For Ashkenazim, the cantillation of these three books can look alien – a trōp system that doesn’t seem to follow what a trōp system should. Some Mizraḥi groups, like the Syrians of Aleppo, have preserved a system to chant the EMe”T books. But these systems use distinctly Mizraḥi terminology for many of the te’amim, and their musical forms often make use of quarter tones and other distinctions that can be confusing to the Ashkenazi ear, more acquainted with the European 12-tone musical tradition than the modal maqāmāt of the Islamic world.

These three systems were developed as a cantillation system for the EMe”T books in an Ashkenazi style, meant to be more accessible for Ashkenazim than the Syrian systems. Some of the cantillation marks’ names were changed to make them sound more “Ashkenaz-ish” (for instance, the form ֗א֝א was renamed from “geresh mukdam” to “r’vi’i v’azla” as a parallel for the Ashkenazi 21-book form “kadma v’azla”). The tonality, though using distinctly modal sounds as does much Ashkenazi trōp, sticks to a 12-tone system, avoiding the quarter-tones and modal cadences unconventional to the European musical ear.

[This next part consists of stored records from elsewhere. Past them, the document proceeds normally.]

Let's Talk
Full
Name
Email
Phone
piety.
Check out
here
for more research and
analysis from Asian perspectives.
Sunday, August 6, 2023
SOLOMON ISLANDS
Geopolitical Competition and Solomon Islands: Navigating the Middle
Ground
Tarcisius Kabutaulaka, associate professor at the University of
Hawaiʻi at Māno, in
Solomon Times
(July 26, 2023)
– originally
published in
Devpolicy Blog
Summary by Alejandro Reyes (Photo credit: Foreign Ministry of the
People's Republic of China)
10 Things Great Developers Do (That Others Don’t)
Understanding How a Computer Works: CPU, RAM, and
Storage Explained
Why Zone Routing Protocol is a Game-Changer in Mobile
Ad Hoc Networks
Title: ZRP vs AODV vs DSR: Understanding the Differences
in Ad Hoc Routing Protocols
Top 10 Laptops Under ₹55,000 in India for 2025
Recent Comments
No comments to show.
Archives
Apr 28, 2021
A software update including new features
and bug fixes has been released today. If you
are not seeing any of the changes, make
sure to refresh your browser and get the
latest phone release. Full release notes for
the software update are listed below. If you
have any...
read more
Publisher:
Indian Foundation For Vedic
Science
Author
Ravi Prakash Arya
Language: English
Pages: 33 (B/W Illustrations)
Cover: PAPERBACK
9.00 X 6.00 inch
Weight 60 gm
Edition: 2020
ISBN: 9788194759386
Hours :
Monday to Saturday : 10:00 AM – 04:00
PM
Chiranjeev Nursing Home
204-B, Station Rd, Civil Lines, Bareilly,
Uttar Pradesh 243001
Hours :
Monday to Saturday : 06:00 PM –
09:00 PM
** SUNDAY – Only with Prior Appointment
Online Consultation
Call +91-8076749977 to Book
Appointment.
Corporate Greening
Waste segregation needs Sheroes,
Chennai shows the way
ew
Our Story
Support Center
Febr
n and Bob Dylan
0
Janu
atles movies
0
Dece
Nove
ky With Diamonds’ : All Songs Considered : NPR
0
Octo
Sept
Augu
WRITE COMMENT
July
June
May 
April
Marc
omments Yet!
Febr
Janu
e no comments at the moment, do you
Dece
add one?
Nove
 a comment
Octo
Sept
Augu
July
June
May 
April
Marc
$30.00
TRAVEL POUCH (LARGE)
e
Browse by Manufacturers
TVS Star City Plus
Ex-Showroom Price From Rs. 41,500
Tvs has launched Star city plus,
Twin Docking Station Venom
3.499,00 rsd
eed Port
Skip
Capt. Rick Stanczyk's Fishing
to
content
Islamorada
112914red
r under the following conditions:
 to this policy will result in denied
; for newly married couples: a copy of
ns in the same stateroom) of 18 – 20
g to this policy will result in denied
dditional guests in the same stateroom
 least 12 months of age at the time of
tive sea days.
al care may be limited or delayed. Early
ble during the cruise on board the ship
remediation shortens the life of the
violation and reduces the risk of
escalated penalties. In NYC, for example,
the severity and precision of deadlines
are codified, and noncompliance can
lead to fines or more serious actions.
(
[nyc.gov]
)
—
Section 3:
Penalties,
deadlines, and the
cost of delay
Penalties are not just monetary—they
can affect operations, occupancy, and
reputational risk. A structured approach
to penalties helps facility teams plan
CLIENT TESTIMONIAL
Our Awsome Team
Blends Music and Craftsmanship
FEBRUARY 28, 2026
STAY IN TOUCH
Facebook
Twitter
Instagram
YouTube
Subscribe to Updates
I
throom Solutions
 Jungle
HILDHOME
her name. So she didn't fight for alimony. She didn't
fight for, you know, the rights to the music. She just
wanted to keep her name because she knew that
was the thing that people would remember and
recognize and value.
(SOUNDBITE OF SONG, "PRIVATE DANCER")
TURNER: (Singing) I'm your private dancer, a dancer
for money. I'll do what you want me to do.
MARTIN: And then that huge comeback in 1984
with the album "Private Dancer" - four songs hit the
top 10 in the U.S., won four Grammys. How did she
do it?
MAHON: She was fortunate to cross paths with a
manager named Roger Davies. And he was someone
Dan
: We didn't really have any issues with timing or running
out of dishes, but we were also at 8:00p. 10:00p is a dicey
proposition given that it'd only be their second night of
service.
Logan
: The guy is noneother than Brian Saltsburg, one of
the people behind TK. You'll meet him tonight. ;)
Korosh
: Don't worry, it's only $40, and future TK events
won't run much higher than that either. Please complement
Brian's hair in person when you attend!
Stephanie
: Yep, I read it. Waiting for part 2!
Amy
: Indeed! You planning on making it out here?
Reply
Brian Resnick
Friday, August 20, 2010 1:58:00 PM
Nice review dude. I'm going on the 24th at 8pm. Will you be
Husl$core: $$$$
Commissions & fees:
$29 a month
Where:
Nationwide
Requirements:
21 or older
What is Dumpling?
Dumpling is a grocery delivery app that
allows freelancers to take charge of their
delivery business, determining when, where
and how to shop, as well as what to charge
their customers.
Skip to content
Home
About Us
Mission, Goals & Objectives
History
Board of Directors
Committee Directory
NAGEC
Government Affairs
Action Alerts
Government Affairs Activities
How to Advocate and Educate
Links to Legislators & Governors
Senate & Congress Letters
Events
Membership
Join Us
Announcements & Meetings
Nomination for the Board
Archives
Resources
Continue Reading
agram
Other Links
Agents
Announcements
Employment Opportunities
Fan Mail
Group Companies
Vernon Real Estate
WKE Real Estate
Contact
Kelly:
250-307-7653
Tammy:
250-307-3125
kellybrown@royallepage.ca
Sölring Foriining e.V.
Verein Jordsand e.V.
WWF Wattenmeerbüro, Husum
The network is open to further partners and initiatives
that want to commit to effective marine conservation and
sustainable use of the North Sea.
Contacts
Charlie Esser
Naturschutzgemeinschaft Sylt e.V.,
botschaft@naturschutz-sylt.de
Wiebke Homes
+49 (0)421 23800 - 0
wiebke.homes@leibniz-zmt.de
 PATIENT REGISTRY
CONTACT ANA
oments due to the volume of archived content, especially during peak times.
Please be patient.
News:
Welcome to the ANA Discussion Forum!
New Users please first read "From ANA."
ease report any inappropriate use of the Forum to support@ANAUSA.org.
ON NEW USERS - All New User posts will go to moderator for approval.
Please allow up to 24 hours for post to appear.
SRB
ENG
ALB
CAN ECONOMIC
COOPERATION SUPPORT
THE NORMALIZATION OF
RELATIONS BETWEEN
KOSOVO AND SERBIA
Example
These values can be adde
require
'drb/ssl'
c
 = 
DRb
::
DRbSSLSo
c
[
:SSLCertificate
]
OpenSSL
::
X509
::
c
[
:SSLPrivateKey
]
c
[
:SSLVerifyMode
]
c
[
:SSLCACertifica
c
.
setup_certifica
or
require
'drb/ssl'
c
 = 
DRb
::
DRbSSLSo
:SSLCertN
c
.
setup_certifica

Because the EMe”T books are so distinct in meaning, three systems were developed for the three different books. Psalms, which plays a disproportionate role in our liturgy, is in a major key, paralleling the major key of Torah readings throughout Ashkenaz while adding a more celebratory tone befitting Psalms. Proverbs, a book of guidance and advice, is brief and minor, but not alienating, meant to be accessible and giving an air of understanding. And Job, which one could easily claim to be the most discomforting book of the entire Bible, is a lament, slow and mournful, going the furthest from standard tonality through half-tone distinctions, and incorporating melodic content from the High Holy Days (a time often associated with Job in days of old as well as today).

These systems could be used during public readings (perhaps of the creator’s calendrical systems for weekly or yearly psalms), or just used in personal study as a way to gain greater access to the grammatical nuances and complexities of these amazing books.